Each month, the National Association of Home Builders (NAHB) publishes a survey of home builder confidence. After reaching 68 last October, the index dropped sharply during the fourth quarter of 2018, but it has partly bounced back this year to a level of 63 in April. Readings above 50 indicate positive sentiment. While this is favorable news, builders point to a lack of skilled workers and available lots as constraints to even greater confidence and a faster pace of construction.
In June 2016, voters narrowly passed a referendum for a British exit (Brexit) from the European Union. The big-picture benefits cited by supporters such as greater sovereignty over national decisions were relatively clear, but the tricky part was working out the details in key areas such as trade and immigration. Nearly three years later, UK lawmakers still have been unable to agree to the terms of the separation. The originally scheduled departure date of March 29 was missed, and EU leaders just agreed to postpone Brexit until October 31. This means that the damage to the UK economy from the uncertainty will continue, as individuals and businesses will remain reluctant to make long-term commitments.
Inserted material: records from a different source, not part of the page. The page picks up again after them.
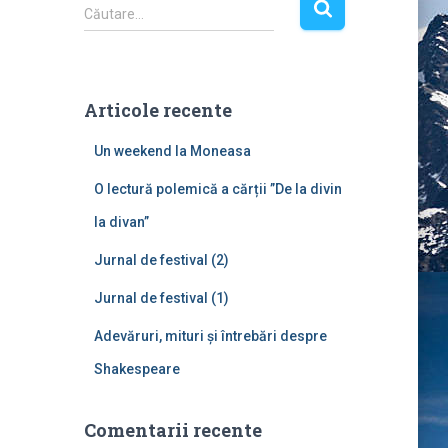
C
Căutare…
a
u
t
ă
Articole recente
d
u
Un weekend la Moneasa
p
ă
O lectură polemică a cărții ”De la divin
:
la divan”
Jurnal de festival (2)
Jurnal de festival (1)
Adevăruri, mituri și întrebări despre
Shakespeare
Comentarii recente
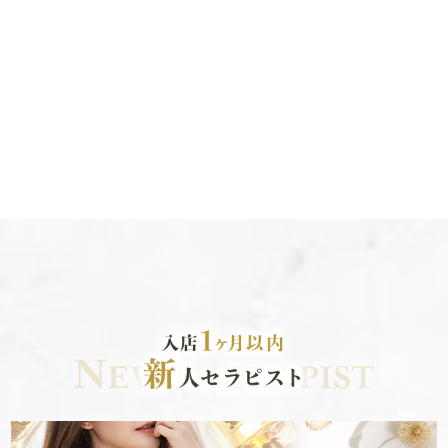
【定休日】年中無休
【電話番号】080-9833-3718
【LINE】
https://line.me/ti/p/gTxf-Cs3U2
【オフィシャルサイト】
https://tiger01-nagoya.com/
2025.05.18
LINE変更のお知らせ！（お客様用・女性求人
用）
LINEでのご連絡ご希望の方は下記よりお願いします。
▼LINE（女性求人用）
https://line.me/ti/p/n1YCFXqHCx
▼LINE（お客様用）
※現在ご新規様のご登録が難しい（友達上限）状況とな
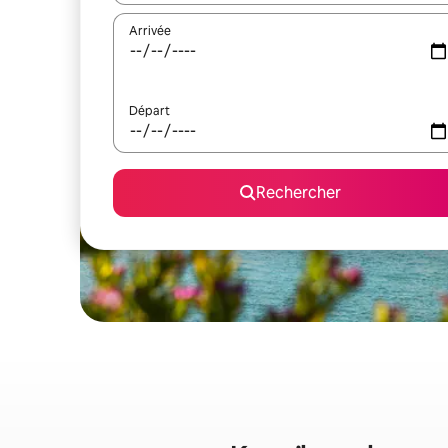
Arrivée
Départ
Rechercher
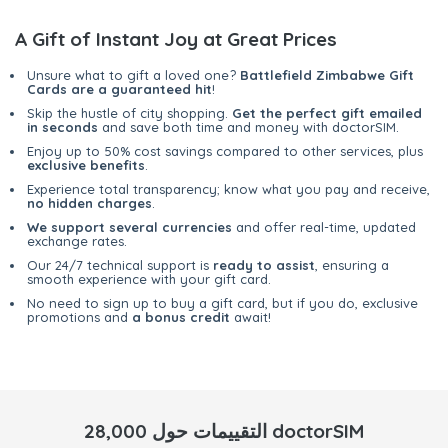
A Gift of Instant Joy at Great Prices
Unsure what to gift a loved one?
Battlefield Zimbabwe Gift
Cards are a guaranteed hit
!
Skip the hustle of city shopping.
Get the perfect gift emailed
in seconds
and save both time and money with doctorSIM.
Enjoy up to 50% cost savings compared to other services, plus
exclusive benefits
.
Experience total transparency; know what you pay and receive,
no hidden charges
.
We support several currencies
and offer real-time, updated
exchange rates.
Our 24/7 technical support is
ready to assist
, ensuring a
smooth experience with your gift card.
No need to sign up to buy a gift card, but if you do, exclusive
promotions and
a bonus credit
await!
28,000 التقييمات حول doctorSIM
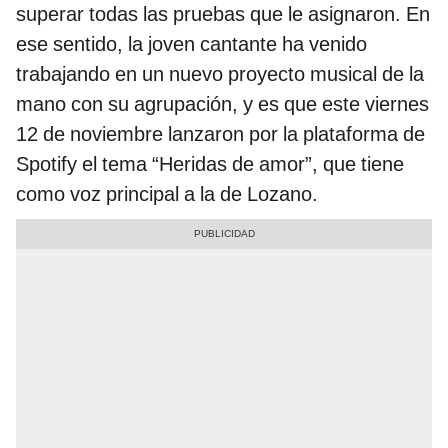
superar todas las pruebas que le asignaron. En
ese sentido, la joven cantante ha venido
trabajando en un nuevo proyecto musical de la
mano con su agrupación, y es que este viernes
12 de noviembre lanzaron por la plataforma de
Spotify el tema “Heridas de amor”, que tiene
como voz principal a la de Lozano.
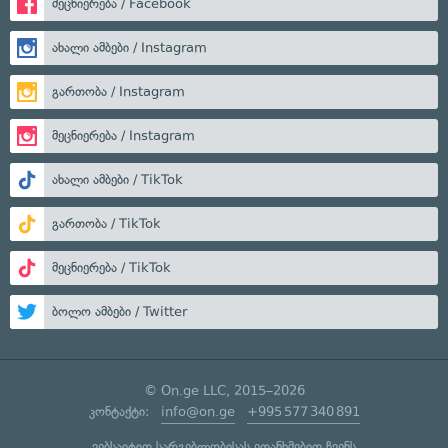
მეცნიერება / Facebook
ახალი ამბები / Instagram
გართობა / Instagram
მეცნიერება / Instagram
ახალი ამბები / TikTok
გართობა / TikTok
მეცნიერება / TikTok
ბოლო ამბები / Twitter
© On.ge LLC, 2015–2026
კონტაქტი:
info@on.ge
+995 577 340 891
ვებსაიტით სარგებლობისას ეთანხმებით ჩვენს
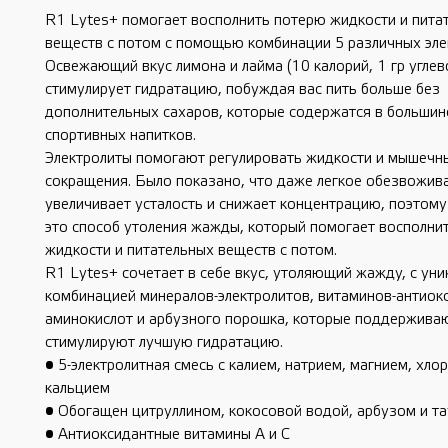
R1 Lytes+ помогает восполнить потерю жидкости и пита
веществ с потом с помощью комбинации 5 различных эле
Освежающий вкус лимона и лайма (10 калорий, 1 гр углев
стимулирует гидратацию, побуждая вас пить больше без
дополнительных сахаров, которые содержатся в большин
спортивных напитков.
Электролиты помогают регулировать жидкости и мышечн
сокращения. Было показано, что даже легкое обезвожив
увеличивает усталость и снижает концентрацию, поэтом
это способ утоления жажды, который помогает восполни
жидкости и питательных веществ с потом.
R1 Lytes+ сочетает в себе вкус, утоляющий жажду, с уни
комбинацией минералов-электролитов, витаминов-антиок
аминокислот и арбузного порошка, которые поддержива
стимулируют лучшую гидратацию.
• 5-электролитная смесь с калием, натрием, магнием, хло
кальцием
• Обогащен цитруллином, кокосовой водой, арбузом и т
• Антиоксидантные витамины А и С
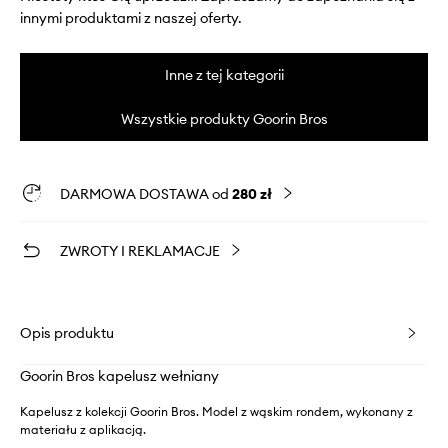
innymi produktami z naszej oferty.
Inne z tej kategorii
Wszystkie produkty Goorin Bros
DARMOWA DOSTAWA od
280 zł
ZWROTY I REKLAMACJE
Opis produktu
Goorin Bros kapelusz wełniany
Kapelusz z kolekcji Goorin Bros. Model z wąskim rondem, wykonany z
materiału z aplikacją.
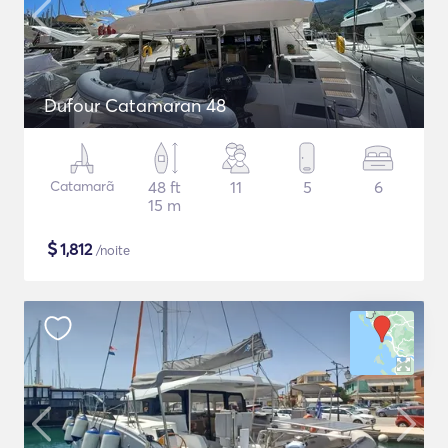
Dufour Catamaran 48
Catamarã
48 ft
11
5
6
15 m
$
1,812
/noite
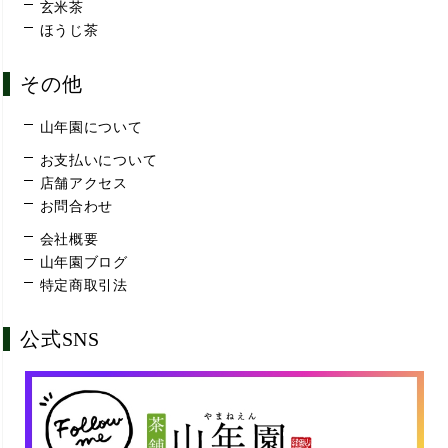
玄米茶
ほうじ茶
その他
山年園について
お支払いについて
店舗アクセス
お問合わせ
会社概要
山年園ブログ
特定商取引法
公式SNS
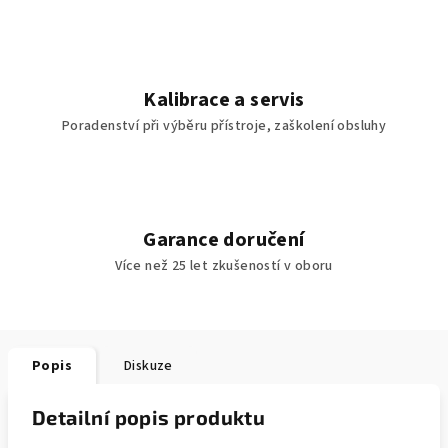
Kalibrace a servis
Poradenství při výběru přístroje, zaškolení obsluhy
Garance doručení
Více než 25 let zkušeností v oboru
Popis
Diskuze
Detailní popis produktu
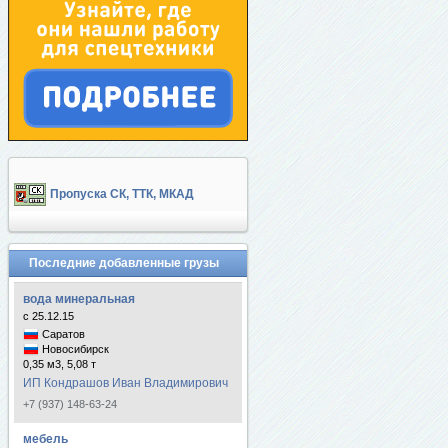
Пропуска СК, ТТК, МКАД
Последние добавленные грузы
вода минеральная
с 25.12.15
Саратов
Новосибирск
0,35 м3, 5,08 т
ИП Кондрашов Иван Владимирович
+7 (937) 148-63-24
мебель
Looking ahead, the Retail Sales report will be released on Thursday. Since consumer spending accounts for about 70% of all economic activity in the U.S., the retail sales data is a key indicator of growth. The New Residential Construction report (also known as Housing Starts) will come out on Friday. The Existing Home Sales report will be released on April 22, followed by New Home Sales on April 23. In addition, news about trade negotiations between the U.S. and China could affect mortgage rates. Mortgage markets will close early at 2:00 p.m. EDT on Thursday and will be closed on Friday in observance of Good Friday.